Together we've sponsored a "Know Your Status" campaign with a village screening of the Kayayo film (of village women and men becoming porters in Kumasi and Accra where HIV is a serious problem) , a question and answer program with the Karaga nursing staff on HIV/AIDS facts and concerns, a town versus secondary school football match, and free HIV testing. We've also just completed a World Map in one of our primary/junior high schools and are hoping to complete another.

Future projects, in conjunction with our continuous projects, are an HIV/AIDS poster contest at the Junior High School and an HIV/AIDS Jeopardy match between the four houses at the Senior Secondary School. The winners of these competitions will receive a new football sent from the States by Pat and Dave Griffith and the South Aiken Soccer Team.

We're also still pursuing the hope of a library in our community.
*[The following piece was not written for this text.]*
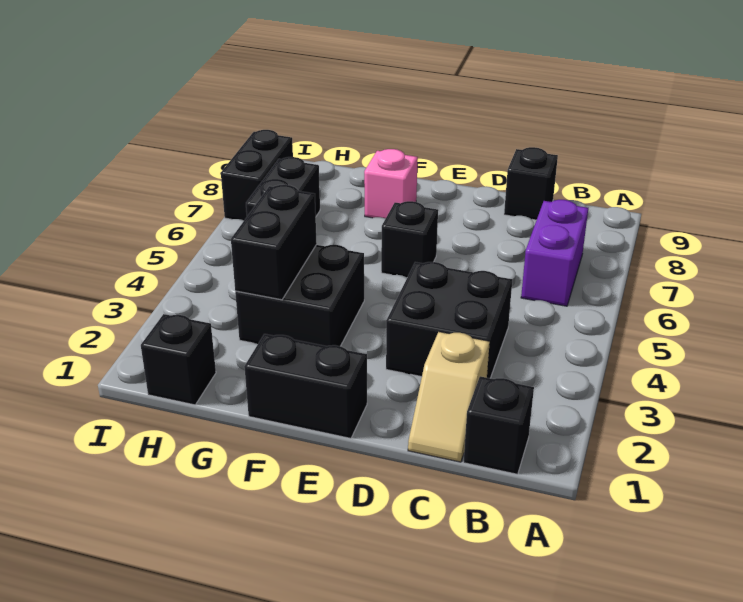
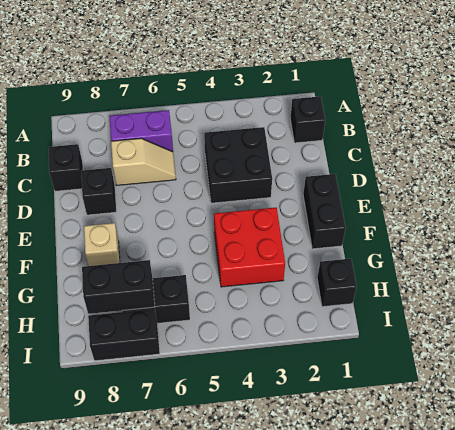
tan 1x2 slope [408,332,490,462] -> tan 1x2 slope moved to [111,138,176,186]
black 1x1 brick [381,201,438,277] -> black 1x1 brick moved to [81,168,116,215]
black 2x2 brick [235,245,364,346] -> red 2x2 brick [214,207,285,287]
pink 1x1 brick [364,149,418,219] -> tan 1x1 brick [84,223,120,266]
black 1x2 brick [231,185,317,300] -> black 1x2 brick moved to [82,260,155,314]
This, of all our projects, has been the most difficult and tedious to carryout. We'll continue to talk with our District Assembly and GES in hopes that our replacement volunteers will have more success!

We're lucky to say overall our projects and experiences have been successful, even considering the frustrations and roadblocks. Our PC supervisors and counterparts are supportive and accommodating and our community members are willing to express their ideas, wants, and needs for change.
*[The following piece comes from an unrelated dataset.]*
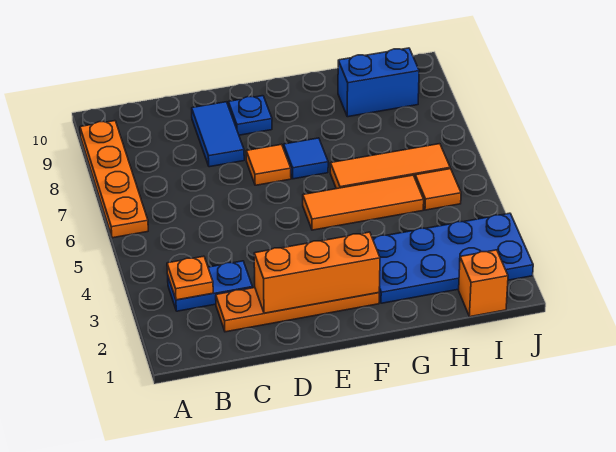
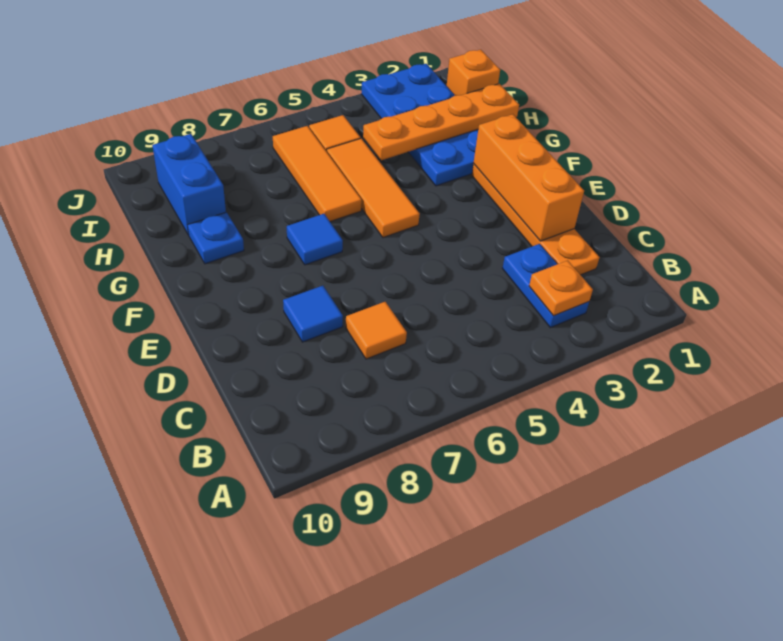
orange 1x4 plate [80,121,148,238] -> orange 1x4 plate moved to [363,84,519,160]
blue 1x2 tile [192,102,244,167] -> blue 1x1 tile [283,286,343,342]
orange 1x1 tile [246,144,291,185] -> orange 1x1 tile moved to [346,302,407,359]
blue 1x1 plate [228,96,272,135] -> blue 1x1 plate moved to [188,212,244,264]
When we moved to Karaga we replaced a volunteer. She wrote this quote on our wall and I read it every day. It gives us the courage to continue here in Ghana for a few more months knowing that this Peace Corps experience will forever change our lives.

“Twenty years from now you will be more disappointed by the things that you didn't do than by the ones you did do. So throw off the bowlines. Sail away from the safe harbor. Catch the trade winds in your sails. Explore. Dream. Discover.”